• [PROMPT]:
Retype verbatim the portion of the listing below that begins with the line containing "form is 6,08;" and ends with the line containing "Reads: 4,00", including both of those lines.

• [DATA TO PROCESS]:

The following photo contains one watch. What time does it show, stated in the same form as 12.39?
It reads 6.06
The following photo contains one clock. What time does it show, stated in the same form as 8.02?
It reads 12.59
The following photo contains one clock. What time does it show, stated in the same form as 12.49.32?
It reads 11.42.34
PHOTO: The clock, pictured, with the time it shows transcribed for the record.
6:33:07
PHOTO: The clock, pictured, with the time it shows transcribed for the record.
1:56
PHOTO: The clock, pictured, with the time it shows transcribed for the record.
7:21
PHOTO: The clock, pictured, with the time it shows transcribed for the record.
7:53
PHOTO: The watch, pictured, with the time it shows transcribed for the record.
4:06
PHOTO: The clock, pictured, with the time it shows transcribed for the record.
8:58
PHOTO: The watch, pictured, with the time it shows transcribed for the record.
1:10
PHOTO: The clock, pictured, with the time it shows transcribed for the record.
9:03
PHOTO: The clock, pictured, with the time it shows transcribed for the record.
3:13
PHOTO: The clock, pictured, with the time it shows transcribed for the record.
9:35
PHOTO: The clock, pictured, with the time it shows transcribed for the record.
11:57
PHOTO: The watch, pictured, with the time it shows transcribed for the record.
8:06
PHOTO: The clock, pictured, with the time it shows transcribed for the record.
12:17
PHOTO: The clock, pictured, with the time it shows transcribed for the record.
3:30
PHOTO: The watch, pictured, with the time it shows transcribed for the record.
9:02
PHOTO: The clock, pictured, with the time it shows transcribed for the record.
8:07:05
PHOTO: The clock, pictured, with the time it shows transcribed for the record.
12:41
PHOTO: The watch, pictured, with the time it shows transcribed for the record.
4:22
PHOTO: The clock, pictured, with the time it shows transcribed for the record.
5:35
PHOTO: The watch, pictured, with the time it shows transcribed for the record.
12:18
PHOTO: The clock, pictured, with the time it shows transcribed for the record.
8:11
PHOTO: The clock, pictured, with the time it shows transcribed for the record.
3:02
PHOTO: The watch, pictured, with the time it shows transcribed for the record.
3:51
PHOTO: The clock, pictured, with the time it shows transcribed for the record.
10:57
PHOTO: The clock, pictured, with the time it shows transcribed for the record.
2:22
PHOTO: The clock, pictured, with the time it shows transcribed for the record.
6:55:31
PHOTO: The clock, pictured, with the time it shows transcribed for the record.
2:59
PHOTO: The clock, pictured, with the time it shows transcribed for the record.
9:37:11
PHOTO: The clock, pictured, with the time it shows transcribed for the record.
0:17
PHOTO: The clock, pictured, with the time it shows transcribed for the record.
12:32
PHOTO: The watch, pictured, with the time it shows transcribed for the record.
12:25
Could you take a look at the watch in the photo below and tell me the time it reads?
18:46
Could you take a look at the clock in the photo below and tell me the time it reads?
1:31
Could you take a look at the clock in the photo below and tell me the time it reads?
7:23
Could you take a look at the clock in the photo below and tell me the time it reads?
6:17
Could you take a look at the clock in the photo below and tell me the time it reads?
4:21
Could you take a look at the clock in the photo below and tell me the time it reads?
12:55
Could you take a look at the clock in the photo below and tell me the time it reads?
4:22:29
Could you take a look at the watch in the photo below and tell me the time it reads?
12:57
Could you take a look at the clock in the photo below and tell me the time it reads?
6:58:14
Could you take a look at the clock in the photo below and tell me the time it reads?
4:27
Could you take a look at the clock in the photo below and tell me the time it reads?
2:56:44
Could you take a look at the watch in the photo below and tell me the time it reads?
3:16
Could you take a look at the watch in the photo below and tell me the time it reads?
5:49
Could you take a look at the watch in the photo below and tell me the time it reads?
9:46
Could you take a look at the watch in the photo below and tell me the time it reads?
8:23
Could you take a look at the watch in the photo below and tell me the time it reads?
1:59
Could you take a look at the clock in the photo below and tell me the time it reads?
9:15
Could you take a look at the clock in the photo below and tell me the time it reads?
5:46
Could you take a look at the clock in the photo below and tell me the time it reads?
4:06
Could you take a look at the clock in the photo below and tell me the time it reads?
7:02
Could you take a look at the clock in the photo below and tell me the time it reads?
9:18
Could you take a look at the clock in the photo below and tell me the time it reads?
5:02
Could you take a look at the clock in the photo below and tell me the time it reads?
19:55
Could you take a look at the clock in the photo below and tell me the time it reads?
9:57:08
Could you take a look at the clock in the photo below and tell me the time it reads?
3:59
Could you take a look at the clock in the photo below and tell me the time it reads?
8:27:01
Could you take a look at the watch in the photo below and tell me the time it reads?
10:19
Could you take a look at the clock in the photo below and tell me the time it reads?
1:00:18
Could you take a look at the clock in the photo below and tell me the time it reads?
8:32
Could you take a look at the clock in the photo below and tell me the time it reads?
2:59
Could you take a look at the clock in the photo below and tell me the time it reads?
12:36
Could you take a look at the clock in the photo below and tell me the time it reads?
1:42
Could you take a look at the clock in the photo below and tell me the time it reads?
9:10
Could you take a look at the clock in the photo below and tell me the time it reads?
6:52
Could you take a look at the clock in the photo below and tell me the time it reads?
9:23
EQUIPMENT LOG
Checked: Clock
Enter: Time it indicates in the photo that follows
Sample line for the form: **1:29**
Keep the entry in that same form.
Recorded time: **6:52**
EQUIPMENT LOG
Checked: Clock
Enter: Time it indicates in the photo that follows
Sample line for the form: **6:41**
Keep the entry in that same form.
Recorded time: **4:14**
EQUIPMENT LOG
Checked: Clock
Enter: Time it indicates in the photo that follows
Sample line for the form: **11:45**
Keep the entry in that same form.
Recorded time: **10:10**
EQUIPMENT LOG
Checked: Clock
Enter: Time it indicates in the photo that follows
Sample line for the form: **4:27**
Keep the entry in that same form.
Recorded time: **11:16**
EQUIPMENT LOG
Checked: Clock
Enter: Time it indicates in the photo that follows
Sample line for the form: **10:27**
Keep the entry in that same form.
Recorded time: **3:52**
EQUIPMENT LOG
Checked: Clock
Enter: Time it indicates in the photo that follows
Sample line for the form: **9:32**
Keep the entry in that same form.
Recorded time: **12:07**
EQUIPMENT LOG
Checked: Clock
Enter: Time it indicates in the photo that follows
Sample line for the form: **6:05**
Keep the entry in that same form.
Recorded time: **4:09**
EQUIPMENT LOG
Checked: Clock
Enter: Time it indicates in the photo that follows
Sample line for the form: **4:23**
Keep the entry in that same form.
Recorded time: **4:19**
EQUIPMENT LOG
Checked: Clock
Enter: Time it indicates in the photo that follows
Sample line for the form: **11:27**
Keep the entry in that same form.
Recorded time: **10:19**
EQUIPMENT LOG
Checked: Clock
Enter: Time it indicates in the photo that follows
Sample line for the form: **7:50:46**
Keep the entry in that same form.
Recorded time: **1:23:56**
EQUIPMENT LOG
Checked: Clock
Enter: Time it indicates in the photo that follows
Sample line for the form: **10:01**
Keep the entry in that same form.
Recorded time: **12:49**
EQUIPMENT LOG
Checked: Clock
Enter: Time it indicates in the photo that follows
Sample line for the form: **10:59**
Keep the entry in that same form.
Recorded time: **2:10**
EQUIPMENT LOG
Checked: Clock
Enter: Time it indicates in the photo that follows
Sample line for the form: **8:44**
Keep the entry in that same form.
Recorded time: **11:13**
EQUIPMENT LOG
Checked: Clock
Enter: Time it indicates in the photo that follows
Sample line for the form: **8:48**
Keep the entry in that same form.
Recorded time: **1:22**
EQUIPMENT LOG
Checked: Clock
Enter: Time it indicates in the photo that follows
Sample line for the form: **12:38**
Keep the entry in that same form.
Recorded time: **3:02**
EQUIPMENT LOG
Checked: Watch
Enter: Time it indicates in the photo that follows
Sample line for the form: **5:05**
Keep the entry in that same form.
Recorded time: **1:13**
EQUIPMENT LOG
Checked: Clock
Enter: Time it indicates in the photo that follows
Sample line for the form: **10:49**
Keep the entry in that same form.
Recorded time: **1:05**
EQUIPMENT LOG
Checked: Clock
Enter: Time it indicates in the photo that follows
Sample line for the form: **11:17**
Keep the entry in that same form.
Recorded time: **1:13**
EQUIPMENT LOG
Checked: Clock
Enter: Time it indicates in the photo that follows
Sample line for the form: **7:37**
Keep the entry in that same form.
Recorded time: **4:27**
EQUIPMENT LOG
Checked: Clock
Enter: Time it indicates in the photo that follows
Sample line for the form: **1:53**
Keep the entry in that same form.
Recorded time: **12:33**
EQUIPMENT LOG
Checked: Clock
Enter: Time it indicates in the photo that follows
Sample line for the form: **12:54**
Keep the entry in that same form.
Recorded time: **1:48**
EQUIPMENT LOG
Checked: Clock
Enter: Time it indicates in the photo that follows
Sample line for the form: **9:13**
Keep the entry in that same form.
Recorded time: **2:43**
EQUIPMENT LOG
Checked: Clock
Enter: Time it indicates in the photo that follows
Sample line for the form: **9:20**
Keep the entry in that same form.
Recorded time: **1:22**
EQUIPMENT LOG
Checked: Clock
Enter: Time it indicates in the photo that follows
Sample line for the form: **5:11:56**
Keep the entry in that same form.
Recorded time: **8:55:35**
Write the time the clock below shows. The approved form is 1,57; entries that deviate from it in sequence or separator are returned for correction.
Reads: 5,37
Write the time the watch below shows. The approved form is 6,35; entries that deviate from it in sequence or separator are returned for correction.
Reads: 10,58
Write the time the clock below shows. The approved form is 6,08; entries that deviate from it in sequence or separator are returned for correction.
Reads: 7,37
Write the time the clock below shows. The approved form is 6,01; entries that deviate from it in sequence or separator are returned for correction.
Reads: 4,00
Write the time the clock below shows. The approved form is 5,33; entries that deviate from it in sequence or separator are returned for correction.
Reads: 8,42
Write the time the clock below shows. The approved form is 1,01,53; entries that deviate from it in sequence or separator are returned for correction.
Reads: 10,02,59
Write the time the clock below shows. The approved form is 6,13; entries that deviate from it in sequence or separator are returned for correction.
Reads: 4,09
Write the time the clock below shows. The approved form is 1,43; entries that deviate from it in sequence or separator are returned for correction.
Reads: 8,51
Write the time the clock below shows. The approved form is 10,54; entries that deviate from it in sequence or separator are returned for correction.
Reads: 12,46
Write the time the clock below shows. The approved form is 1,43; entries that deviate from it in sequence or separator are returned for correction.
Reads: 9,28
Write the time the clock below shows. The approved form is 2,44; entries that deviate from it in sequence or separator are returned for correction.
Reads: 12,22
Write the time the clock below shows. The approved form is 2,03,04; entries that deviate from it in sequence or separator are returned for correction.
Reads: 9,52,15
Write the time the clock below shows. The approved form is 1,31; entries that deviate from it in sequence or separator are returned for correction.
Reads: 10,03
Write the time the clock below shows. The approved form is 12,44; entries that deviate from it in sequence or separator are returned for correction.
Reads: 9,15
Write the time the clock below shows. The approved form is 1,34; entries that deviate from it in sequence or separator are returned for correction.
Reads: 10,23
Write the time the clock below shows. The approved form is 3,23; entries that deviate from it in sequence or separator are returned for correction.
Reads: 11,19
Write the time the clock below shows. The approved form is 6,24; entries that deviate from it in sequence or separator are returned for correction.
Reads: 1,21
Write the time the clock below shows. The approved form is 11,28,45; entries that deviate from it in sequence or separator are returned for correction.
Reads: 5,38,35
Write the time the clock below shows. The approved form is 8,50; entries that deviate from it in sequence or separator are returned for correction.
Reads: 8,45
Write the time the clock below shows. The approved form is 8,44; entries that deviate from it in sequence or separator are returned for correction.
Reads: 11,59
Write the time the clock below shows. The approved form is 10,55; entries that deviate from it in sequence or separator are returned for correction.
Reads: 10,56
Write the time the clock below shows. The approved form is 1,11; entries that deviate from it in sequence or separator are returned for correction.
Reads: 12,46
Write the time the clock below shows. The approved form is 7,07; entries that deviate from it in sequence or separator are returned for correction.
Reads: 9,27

• [TASK ANSWER]:
Write the time the clock below shows. The approved form is 6,08; entries that deviate from it in sequence or separator are returned for correction.
Reads: 7,37
Write the time the clock below shows. The approved form is 6,01; entries that deviate from it in sequence or separator are returned for correction.
Reads: 4,00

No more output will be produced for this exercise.